→ **Requirement**
Please write back every entry exactly, character for character.

BEGIN Information

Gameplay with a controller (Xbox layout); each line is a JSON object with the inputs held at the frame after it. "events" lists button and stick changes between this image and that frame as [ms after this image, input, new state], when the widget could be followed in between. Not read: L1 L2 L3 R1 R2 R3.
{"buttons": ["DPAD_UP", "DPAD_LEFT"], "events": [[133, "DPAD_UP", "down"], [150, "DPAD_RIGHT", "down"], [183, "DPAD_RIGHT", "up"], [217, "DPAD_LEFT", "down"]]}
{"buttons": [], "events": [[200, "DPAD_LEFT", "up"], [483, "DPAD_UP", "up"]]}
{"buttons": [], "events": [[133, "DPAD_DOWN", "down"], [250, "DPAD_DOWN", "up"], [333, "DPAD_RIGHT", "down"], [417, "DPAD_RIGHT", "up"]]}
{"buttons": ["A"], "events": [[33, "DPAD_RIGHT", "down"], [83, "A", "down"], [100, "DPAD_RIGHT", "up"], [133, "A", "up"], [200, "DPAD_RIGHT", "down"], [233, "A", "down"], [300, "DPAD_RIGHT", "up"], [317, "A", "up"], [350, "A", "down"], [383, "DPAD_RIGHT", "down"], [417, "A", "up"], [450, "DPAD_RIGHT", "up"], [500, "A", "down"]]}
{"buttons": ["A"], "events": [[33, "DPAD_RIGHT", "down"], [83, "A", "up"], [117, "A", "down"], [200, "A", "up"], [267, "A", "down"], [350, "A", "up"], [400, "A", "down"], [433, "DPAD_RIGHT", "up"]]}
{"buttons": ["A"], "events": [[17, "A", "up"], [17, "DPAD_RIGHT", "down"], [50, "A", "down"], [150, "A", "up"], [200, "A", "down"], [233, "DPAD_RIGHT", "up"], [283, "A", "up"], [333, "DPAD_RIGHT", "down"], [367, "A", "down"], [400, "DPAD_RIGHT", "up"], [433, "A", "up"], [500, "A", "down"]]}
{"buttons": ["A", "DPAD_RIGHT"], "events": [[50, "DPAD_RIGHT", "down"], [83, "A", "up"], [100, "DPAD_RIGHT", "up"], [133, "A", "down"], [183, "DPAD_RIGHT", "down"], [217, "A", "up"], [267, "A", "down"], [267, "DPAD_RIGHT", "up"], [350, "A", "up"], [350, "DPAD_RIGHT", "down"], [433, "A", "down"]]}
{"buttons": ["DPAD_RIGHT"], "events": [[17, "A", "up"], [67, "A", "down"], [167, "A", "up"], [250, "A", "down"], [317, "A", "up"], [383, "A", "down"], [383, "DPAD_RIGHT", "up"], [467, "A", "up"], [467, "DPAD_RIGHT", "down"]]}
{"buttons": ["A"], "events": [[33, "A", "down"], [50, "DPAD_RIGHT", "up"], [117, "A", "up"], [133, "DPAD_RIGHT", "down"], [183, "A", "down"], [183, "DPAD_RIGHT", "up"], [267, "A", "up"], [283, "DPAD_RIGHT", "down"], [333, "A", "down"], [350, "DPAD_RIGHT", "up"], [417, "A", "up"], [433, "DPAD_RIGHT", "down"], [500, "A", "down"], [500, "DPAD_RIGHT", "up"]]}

END Information

→ **Written answer**
Gameplay with a controller (Xbox layout); each line is a JSON object with the inputs held at the frame after it. "events" lists button and stick changes between this image and that frame as [ms after this image, input, new state], when the widget could be followed in between. Not read: L1 L2 L3 R1 R2 R3.
{"buttons": ["DPAD_UP", "DPAD_LEFT"], "events": [[133, "DPAD_UP", "down"], [150, "DPAD_RIGHT", "down"], [183, "DPAD_RIGHT", "up"], [217, "DPAD_LEFT", "down"]]}
{"buttons": [], "events": [[200, "DPAD_LEFT", "up"], [483, "DPAD_UP", "up"]]}
{"buttons": [], "events": [[133, "DPAD_DOWN", "down"], [250, "DPAD_DOWN", "up"], [333, "DPAD_RIGHT", "down"], [417, "DPAD_RIGHT", "up"]]}
{"buttons": ["A"], "events": [[33, "DPAD_RIGHT", "down"], [83, "A", "down"], [100, "DPAD_RIGHT", "up"], [133, "A", "up"], [200, "DPAD_RIGHT", "down"], [233, "A", "down"], [300, "DPAD_RIGHT", "up"], [317, "A", "up"], [350, "A", "down"], [383, "DPAD_RIGHT", "down"], [417, "A", "up"], [450, "DPAD_RIGHT", "up"], [500, "A", "down"]]}
{"buttons": ["A"], "events": [[33, "DPAD_RIGHT", "down"], [83, "A", "up"], [117, "A", "down"], [200, "A", "up"], [267, "A", "down"], [350, "A", "up"], [400, "A", "down"], [433, "DPAD_RIGHT", "up"]]}
{"buttons": ["A"], "events": [[17, "A", "up"], [17, "DPAD_RIGHT", "down"], [50, "A", "down"], [150, "A", "up"], [200, "A", "down"], [233, "DPAD_RIGHT", "up"], [283, "A", "up"], [333, "DPAD_RIGHT", "down"], [367, "A", "down"], [400, "DPAD_RIGHT", "up"], [433, "A", "up"], [500, "A", "down"]]}
{"buttons": ["A", "DPAD_RIGHT"], "events": [[50, "DPAD_RIGHT", "down"], [83, "A", "up"], [100, "DPAD_RIGHT", "up"], [133, "A", "down"], [183, "DPAD_RIGHT", "down"], [217, "A", "up"], [267, "A", "down"], [267, "DPAD_RIGHT", "up"], [350, "A", "up"], [350, "DPAD_RIGHT", "down"], [433, "A", "down"]]}
{"buttons": ["DPAD_RIGHT"], "events": [[17, "A", "up"], [67, "A", "down"], [167, "A", "up"], [250, "A", "down"], [317, "A", "up"], [383, "A", "down"], [383, "DPAD_RIGHT", "up"], [467, "A", "up"], [467, "DPAD_RIGHT", "down"]]}
{"buttons": ["A"], "events": [[33, "A", "down"], [50, "DPAD_RIGHT", "up"], [117, "A", "up"], [133, "DPAD_RIGHT", "down"], [183, "A", "down"], [183, "DPAD_RIGHT", "up"], [267, "A", "up"], [283, "DPAD_RIGHT", "down"], [333, "A", "down"], [350, "DPAD_RIGHT", "up"], [417, "A", "up"], [433, "DPAD_RIGHT", "down"], [500, "A", "down"], [500, "DPAD_RIGHT", "up"]]}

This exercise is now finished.